In OHIM v riha WeserGold Getränke C-558/12 P, the Court of Justice of the European Union (CJEU) has held that the enhanced distinctiveness of an earlier mark is irrelevant where no similarity between marks has been found. 

Background

Lidl filed a Community trade mark (CTM) application for the word mark WESTERN GOLD in Class 33 for “spirits, in particular whiskey”. WeserGold filed an opposition alleging likelihood of confusion under Article 8(1)(b) of the CTM Regulation (40/94/EC, now 207/2009/EC) with several of its earlier Community, national and international registrations for the word mark WESERGOLD covering goods in Classes 29, 31 and 32, including non-alcoholic beverages. 

The Opposition Division of the Office of Harmonization for the Internal Market (OHIM) upheld the opposition. The First Board of Appeal overturned that decision, finding there was no likelihood of confusion. 
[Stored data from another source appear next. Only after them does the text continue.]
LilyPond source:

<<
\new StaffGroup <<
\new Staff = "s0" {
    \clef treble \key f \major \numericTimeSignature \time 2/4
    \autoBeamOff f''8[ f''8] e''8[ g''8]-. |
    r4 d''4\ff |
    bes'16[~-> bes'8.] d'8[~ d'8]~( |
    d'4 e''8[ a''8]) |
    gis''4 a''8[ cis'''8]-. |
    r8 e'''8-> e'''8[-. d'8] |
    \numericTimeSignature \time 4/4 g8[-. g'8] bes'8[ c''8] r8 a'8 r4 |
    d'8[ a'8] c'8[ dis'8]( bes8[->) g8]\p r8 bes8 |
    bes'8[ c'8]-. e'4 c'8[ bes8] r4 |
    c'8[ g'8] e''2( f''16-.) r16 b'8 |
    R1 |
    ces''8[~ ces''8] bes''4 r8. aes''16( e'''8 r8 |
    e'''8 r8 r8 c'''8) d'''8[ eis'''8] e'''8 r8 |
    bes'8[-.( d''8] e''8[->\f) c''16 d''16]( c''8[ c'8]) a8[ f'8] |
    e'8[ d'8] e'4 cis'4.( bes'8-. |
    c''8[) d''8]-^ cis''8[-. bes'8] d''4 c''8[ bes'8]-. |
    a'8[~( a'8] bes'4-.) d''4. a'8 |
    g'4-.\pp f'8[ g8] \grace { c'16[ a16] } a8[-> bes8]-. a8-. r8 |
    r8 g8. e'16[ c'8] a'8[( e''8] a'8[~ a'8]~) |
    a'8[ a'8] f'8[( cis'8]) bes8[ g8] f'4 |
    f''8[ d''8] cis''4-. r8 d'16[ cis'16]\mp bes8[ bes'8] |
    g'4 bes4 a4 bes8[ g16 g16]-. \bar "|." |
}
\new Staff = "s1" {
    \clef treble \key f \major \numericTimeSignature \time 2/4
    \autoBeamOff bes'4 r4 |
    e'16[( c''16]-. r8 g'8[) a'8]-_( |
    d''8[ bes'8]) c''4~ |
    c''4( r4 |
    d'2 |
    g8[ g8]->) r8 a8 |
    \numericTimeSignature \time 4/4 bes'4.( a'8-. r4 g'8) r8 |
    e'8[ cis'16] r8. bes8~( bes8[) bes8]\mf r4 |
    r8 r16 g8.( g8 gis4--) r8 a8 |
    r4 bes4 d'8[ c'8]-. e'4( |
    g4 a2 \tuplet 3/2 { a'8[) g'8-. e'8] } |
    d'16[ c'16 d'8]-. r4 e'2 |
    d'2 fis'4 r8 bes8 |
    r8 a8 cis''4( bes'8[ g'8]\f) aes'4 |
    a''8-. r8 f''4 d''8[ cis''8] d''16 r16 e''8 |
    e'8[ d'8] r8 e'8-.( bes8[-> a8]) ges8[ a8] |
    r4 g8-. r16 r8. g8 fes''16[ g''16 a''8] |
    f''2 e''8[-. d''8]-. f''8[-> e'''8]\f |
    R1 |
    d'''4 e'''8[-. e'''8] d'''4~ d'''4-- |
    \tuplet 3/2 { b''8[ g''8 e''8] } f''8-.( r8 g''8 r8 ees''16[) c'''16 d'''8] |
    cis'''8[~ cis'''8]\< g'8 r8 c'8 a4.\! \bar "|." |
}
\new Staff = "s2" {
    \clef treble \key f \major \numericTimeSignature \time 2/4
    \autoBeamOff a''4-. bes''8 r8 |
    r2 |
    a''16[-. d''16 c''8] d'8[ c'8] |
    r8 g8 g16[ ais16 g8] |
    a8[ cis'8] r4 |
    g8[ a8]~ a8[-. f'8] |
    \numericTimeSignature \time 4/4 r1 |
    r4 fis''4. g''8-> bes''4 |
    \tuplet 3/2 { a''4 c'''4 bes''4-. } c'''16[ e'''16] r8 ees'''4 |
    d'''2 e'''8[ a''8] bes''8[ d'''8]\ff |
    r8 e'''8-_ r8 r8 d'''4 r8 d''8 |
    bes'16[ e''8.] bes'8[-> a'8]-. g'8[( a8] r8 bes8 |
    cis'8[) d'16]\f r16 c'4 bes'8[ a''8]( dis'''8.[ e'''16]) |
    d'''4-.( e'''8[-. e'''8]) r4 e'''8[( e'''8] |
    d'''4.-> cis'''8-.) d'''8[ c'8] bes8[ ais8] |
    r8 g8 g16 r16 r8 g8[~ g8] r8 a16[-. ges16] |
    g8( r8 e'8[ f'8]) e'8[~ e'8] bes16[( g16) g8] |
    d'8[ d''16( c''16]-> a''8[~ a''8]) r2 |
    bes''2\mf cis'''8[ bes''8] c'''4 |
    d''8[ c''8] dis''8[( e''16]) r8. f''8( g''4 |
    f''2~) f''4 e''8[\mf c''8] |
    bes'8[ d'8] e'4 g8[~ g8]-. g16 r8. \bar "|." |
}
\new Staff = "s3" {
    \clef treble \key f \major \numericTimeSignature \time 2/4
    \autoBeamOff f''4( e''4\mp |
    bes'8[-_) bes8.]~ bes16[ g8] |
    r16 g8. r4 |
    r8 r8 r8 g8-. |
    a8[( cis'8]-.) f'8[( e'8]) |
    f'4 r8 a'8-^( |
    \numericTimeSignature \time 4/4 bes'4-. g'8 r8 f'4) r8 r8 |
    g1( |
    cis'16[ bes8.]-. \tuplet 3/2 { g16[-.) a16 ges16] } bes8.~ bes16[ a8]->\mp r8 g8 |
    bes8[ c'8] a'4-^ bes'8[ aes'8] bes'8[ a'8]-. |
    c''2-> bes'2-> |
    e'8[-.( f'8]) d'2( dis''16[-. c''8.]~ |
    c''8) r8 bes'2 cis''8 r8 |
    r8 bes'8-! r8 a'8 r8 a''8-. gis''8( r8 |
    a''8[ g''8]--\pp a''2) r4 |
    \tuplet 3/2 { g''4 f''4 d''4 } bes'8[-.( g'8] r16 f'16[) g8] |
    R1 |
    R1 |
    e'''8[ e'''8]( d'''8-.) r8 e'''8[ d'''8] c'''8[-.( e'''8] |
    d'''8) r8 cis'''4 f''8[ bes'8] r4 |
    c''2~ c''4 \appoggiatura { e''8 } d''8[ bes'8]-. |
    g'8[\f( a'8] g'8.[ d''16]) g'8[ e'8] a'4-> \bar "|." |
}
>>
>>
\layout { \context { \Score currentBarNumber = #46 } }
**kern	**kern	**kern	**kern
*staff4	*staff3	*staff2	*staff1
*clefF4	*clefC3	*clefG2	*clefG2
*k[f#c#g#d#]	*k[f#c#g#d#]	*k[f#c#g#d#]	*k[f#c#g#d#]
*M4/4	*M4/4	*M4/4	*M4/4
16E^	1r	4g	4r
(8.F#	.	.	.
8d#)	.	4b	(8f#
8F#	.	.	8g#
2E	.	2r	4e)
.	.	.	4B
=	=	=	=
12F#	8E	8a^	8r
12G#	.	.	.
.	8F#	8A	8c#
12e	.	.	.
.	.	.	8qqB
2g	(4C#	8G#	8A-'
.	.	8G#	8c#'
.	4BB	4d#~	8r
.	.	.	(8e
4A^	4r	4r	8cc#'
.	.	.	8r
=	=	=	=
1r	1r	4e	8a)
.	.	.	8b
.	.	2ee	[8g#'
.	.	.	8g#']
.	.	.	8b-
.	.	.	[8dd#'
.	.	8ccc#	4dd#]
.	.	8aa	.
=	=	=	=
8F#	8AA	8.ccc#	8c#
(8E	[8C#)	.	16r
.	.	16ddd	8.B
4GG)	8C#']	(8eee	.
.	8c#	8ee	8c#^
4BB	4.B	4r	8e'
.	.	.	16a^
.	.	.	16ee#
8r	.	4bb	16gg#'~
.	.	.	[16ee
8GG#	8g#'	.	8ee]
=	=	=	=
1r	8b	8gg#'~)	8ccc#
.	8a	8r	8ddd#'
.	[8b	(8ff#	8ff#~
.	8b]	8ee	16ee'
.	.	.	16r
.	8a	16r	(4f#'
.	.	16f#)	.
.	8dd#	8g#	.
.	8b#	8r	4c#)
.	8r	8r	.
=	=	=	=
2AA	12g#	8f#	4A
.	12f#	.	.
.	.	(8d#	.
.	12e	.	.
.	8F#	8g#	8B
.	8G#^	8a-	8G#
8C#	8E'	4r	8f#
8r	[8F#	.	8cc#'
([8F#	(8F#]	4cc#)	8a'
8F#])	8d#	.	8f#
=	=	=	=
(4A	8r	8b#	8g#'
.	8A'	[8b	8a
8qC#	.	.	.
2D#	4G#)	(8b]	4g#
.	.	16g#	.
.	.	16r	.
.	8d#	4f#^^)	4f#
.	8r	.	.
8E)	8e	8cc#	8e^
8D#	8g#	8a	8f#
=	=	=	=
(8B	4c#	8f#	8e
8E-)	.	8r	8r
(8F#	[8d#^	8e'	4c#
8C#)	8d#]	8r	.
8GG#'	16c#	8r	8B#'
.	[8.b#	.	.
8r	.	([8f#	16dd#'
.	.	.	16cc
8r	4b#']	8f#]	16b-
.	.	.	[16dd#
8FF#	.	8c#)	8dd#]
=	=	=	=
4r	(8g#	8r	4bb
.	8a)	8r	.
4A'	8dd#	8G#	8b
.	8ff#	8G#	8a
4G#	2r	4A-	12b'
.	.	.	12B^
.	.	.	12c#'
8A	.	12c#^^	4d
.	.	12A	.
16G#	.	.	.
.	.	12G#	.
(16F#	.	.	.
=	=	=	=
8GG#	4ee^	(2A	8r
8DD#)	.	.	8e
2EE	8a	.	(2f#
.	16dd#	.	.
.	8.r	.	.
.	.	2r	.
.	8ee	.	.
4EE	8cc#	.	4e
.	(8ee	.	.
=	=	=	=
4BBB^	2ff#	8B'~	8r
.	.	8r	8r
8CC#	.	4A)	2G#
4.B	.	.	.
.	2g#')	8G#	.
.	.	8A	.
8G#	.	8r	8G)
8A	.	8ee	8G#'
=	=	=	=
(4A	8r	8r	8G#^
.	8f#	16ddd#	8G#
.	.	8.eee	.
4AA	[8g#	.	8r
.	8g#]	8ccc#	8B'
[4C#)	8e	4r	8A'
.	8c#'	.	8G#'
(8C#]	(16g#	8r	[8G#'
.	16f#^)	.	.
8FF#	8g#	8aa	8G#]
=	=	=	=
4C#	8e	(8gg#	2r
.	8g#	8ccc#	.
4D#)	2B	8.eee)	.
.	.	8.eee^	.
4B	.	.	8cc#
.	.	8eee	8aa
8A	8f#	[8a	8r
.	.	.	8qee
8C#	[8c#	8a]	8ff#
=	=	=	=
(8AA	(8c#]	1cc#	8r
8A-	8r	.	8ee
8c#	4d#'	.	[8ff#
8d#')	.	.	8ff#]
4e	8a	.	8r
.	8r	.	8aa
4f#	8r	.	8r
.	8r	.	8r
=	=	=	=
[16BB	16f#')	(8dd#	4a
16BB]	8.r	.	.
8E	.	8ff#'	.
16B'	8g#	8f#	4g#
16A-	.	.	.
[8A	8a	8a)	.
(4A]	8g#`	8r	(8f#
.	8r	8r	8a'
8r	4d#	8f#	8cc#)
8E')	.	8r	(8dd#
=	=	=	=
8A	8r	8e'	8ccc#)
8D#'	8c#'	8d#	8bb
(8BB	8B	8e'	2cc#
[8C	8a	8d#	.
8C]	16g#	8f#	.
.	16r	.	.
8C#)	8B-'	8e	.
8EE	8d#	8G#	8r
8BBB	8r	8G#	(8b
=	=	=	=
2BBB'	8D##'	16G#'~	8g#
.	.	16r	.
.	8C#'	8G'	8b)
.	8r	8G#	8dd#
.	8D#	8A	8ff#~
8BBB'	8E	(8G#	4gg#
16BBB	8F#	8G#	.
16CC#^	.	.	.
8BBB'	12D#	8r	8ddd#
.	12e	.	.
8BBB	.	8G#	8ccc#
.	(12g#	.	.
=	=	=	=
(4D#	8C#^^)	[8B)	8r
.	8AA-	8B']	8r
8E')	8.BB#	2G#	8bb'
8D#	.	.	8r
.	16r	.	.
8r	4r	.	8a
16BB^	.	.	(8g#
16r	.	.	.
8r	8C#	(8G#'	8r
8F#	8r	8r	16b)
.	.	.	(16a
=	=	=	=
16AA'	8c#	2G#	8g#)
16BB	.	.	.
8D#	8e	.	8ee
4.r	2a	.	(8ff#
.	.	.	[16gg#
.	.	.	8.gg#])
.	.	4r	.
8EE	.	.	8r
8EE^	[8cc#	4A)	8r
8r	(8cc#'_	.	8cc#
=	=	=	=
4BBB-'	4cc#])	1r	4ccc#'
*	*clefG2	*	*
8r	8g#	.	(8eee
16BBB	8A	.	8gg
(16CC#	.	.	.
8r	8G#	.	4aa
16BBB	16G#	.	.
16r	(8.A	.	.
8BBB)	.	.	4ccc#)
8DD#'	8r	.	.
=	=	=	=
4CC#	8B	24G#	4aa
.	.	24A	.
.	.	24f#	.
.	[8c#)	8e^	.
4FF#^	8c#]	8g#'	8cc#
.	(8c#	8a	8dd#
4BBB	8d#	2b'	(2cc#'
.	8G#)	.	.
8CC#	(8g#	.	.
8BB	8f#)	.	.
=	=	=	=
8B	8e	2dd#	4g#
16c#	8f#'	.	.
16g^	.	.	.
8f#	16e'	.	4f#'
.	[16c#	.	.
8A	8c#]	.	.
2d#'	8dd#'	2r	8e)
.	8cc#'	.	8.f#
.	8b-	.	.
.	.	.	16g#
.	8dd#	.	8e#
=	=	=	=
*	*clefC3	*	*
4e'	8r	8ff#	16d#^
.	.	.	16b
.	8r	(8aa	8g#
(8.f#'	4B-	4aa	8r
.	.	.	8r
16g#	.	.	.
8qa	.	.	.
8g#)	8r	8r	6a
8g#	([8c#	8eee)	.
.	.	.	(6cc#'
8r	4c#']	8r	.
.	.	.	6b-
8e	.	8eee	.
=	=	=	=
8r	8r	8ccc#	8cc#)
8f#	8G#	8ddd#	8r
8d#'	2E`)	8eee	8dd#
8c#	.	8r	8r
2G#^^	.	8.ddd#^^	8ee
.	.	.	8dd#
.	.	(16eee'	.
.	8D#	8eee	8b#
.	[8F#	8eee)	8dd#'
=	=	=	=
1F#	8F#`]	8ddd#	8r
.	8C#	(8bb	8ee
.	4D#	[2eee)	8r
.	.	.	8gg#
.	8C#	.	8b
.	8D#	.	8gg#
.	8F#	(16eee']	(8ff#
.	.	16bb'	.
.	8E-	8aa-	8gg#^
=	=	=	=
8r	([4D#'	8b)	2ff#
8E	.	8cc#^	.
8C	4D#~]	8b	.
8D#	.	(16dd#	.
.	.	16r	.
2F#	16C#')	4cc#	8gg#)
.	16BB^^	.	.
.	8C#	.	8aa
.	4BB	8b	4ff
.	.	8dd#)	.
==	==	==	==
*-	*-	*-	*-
On appeal, the EU General Court held the Board of Appeal had erred in its application of Article 8(1)(b) by failing to uphold its duty to perform a new and comprehensive examination of the merits of the opposition. Even though WeserGold had not submitted arguments regarding enhanced distinctiveness before the Board of Appeal, it had referred to this in its written submissions before the Opposition Division, which indicated that the earlier marks had acquired enhanced distinctiveness through use. In the General Court’s view, the Board of Appeal had failed to examine a relevant factor in the global assessment of whether or not there was a likelihood of confusion and the decision had to be annulled for breaching essential procedural requirements. WeserGold appealed to the CJEU. 

Decision

Allowing the appeal, the CJEU stressed that the likelihood of confusion under Article 8(1)(b) presupposed that the mark applied for and the earlier mark were identical or similar, and that the goods or services applied for were identical or similar to those goods or services for which the earlier mark was registered. These conditions were cumulative. Where there was no similarity between the marks, the enhanced distinctiveness of the earlier mark and the identity and similarity of the relevant goods and services could not result in a finding of a likelihood of confusion. The enhanced distinctiveness of a mark that was acquired through use, however, had to be considered when deciding whether or not the similarity between the signs and between the goods or services created a likelihood of confusion. The CJEU held the General Court had misinterpreted Article 8(1)(b). Since the General Court had found the relevant marks were dissimilar, it was unnecessary to consider enhanced distinctiveness. The General Court had, therefore, erred in law by finding that the Board of Appeal had failed to uphold its duty to examine the enhanced distinctiveness of the earlier mark, acquired through use. Where there was no similarity between the marks, there could not be a likelihood of confusion, and enhanced distinctiveness of the earlier mark could not offset the lack of similarity between the respective marks. 

Comment

A finding of a likelihood of confusion under Article 8(1)(b) presupposes identity or similarity between the marks and identity or similarity between the goods and/or services. Once it is established that the marks in question are dissimilar, a likelihood of confusion becomes impossible. It is, therefore, unnecessary to consider the enhanced distinctiveness of the earlier mark. 

Conversely, where the marks are found to be similar and the goods and/or services are identical or similar, enhanced distinctiveness of the earlier mark is one factor to examine in the global assessment for determining whether or not there is a likelihood of confusion.